Does he blame the voters who elected the politicians who spent the borrowed money that couldn't be paid back, and who ostensibly benefited from the excess spending? No. Suddenly the commitment to democracy and politicians acting on behalf of the people, even in countries with proportional voting systems, evaporates.

 Does he blame the citizens the countries whose taxes are funding the bailout of these countries? The taxpayers of Germany, the UK, France, the Netherlands etc who have helpd finance this? No. They are irrelevant to him. 

 No he blames his bogeymen, his scapegoat, his hated minority, the "foreign bankers". The same "foreign bankers" who wrote off 79% of the debt owed by Greece to them (quite rightly so). Except of course, he's avoiding the point. 

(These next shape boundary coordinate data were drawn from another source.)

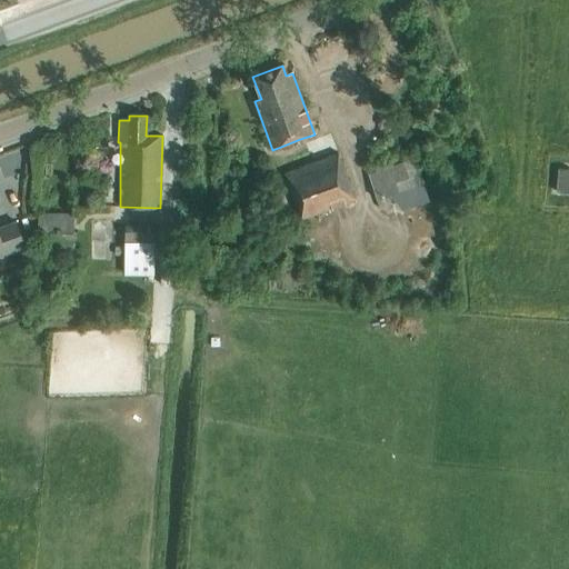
[(95,151),(107,152),(107,140),(96,140),(95,151)]
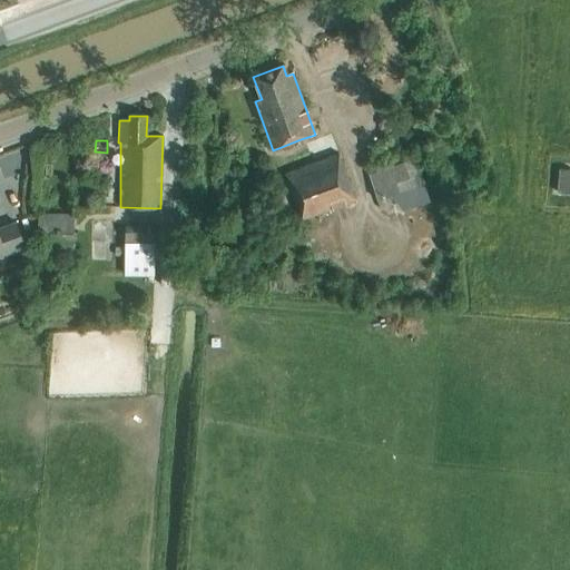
[(338,154),(284,174),(302,220),(355,200),(338,154)]
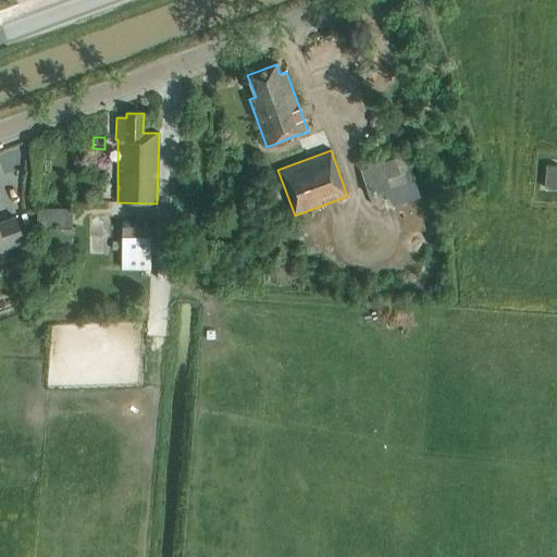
[(360,171),(370,196),(415,180),(406,153),(360,171)]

 You see the austerity in Greece and Portugal is NOT about paying off bankers. It's about stopping those countries from continuing to borrow more. They are both still in deficit, the amount the government spends in both countries is more than they receive in tax. If his philosophy was applied, presumably taxes would shoot up in both countries (and they have to some extent). 

However, no. 

This little man in Palmerston North is venting his ranting spleen against foreign (note how xenophobia is good if you have Marxist motives) bankers.  He wants them to pay, and I doubt he means not using force.  See it's all very well caring about civil liberties, until you want to extract a pound of flesh yourself from your favourite scapegoat. 

Bankers should just lend Greece and Portugal as much as those governments want, and not expect any of it back right? Indeed they should be charities, right Malcolm?  Should the countries abandon the Euro and print their worthless new currencies endlessly until they can pay for it all? 

Let me be crystal clear, so that even an Idiot can understand. 

Austerity means living within your means.

Both Greece and Portugal are unable to borrow internationally to fund overspending, so they are getting taxpayers' money from other Eurozone countries, and IMF member states, to cover their current overspending. Money taken from people and businesses. The austerity measures they are required to undertake to meet this are to bring their budgets into balance. Something he once appreciated, when it was a government he preferred spending a surplus. 

If people in Greece and Portugal die because of reduced health care, it is because they can't afford it.  They are unwilling to pay directly or pay additional taxes to pay for it.  They are also unwilling to vote for politicians who will force some to pay additional taxes to pay for it.

Don't expect your health care to be paid for by money borrowed by politicians from people who don't believe you're willing to pay it off - because they have good reason not to lend it to those politicians who have now forced them to write off a good chunk of past bad loans.

However, Malcolm can help those people.  He could donate money from his own pocket to save the infants of Greece and Portugal.  He could arrange others to donate as well.  He could actually do some good.  However, if he has any charitable aspirations or interests, he really ought to say, because by and large his key interest appears to be in forcing others to pay more for state bureaucrats to help people - which isn't exactly philanthropic in deed or spirit.